=== Section Start ===
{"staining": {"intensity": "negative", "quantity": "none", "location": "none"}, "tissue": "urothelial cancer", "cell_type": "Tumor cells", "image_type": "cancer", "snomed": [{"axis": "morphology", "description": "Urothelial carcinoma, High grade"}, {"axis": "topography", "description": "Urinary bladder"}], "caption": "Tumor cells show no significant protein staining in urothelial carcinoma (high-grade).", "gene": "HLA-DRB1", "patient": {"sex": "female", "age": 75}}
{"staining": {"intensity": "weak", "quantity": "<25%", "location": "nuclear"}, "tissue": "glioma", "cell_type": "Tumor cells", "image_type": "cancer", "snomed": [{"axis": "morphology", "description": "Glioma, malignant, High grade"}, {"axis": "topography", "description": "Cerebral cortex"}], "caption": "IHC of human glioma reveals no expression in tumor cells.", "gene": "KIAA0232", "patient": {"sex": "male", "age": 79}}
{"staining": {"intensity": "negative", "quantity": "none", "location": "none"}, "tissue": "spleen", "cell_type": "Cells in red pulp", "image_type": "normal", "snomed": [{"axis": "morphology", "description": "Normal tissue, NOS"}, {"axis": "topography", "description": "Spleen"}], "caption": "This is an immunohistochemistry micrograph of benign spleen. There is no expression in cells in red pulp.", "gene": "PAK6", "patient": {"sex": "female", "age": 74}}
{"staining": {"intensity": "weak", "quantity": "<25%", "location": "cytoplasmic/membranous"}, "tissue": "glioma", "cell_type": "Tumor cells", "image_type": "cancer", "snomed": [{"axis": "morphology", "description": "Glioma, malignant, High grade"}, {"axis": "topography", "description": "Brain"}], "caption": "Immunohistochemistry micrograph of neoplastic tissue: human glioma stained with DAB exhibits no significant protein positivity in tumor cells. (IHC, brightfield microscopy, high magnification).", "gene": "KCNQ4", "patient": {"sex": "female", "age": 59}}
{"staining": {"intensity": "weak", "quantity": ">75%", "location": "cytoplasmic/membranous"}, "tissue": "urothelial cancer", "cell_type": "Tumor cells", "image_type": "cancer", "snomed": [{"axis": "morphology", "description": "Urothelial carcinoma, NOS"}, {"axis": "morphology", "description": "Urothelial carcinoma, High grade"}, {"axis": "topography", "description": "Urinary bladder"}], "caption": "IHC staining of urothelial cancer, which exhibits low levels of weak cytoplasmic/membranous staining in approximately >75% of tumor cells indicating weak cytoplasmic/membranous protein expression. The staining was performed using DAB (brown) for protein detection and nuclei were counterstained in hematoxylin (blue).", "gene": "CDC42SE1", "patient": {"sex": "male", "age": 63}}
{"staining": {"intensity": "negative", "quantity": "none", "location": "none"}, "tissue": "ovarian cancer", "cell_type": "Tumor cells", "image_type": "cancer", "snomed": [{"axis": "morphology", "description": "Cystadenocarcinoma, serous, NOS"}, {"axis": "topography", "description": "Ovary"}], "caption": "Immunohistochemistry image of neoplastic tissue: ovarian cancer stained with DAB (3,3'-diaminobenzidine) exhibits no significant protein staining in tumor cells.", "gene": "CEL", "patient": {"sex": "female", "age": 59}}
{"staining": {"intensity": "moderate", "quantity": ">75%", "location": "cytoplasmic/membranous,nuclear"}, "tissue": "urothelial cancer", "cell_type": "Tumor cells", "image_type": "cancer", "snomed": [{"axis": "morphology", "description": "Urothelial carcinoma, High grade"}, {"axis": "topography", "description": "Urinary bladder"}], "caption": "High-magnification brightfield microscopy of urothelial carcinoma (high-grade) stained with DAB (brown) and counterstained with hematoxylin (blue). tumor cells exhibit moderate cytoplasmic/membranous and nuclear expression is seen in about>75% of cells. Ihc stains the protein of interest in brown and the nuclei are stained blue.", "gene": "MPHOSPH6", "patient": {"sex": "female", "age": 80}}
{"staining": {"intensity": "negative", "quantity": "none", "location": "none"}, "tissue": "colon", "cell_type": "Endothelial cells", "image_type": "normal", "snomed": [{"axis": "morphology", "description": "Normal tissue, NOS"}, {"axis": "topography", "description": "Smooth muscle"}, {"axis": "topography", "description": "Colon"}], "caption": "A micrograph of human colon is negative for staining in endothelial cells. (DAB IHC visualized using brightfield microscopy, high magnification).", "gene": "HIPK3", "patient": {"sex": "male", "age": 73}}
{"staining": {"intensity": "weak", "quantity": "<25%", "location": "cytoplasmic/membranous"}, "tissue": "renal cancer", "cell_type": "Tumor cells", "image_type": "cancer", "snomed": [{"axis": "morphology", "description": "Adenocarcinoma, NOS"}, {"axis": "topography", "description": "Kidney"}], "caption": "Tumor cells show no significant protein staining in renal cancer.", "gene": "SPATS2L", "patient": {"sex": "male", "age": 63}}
=== Section End ===
(Description of the task)
The line containing "is an immunohistochemistry" marks the end. Please print exactly every line from the top of the data to it, both included, and nothing more.

(Finished task)
{"staining": {"intensity": "negative", "quantity": "none", "location": "none"}, "tissue": "urothelial cancer", "cell_type": "Tumor cells", "image_type": "cancer", "snomed": [{"axis": "morphology", "description": "Urothelial carcinoma, High grade"}, {"axis": "topography", "description": "Urinary bladder"}], "caption": "Tumor cells show no significant protein staining in urothelial carcinoma (high-grade).", "gene": "HLA-DRB1", "patient": {"sex": "female", "age": 75}}
{"staining": {"intensity": "weak", "quantity": "<25%", "location": "nuclear"}, "tissue": "glioma", "cell_type": "Tumor cells", "image_type": "cancer", "snomed": [{"axis": "morphology", "description": "Glioma, malignant, High grade"}, {"axis": "topography", "description": "Cerebral cortex"}], "caption": "IHC of human glioma reveals no expression in tumor cells.", "gene": "KIAA0232", "patient": {"sex": "male", "age": 79}}
{"staining": {"intensity": "negative", "quantity": "none", "location": "none"}, "tissue": "spleen", "cell_type": "Cells in red pulp", "image_type": "normal", "snomed": [{"axis": "morphology", "description": "Normal tissue, NOS"}, {"axis": "topography", "description": "Spleen"}], "caption": "This is an immunohistochemistry micrograph of benign spleen. There is no expression in cells in red pulp.", "gene": "PAK6", "patient": {"sex": "female", "age": 74}}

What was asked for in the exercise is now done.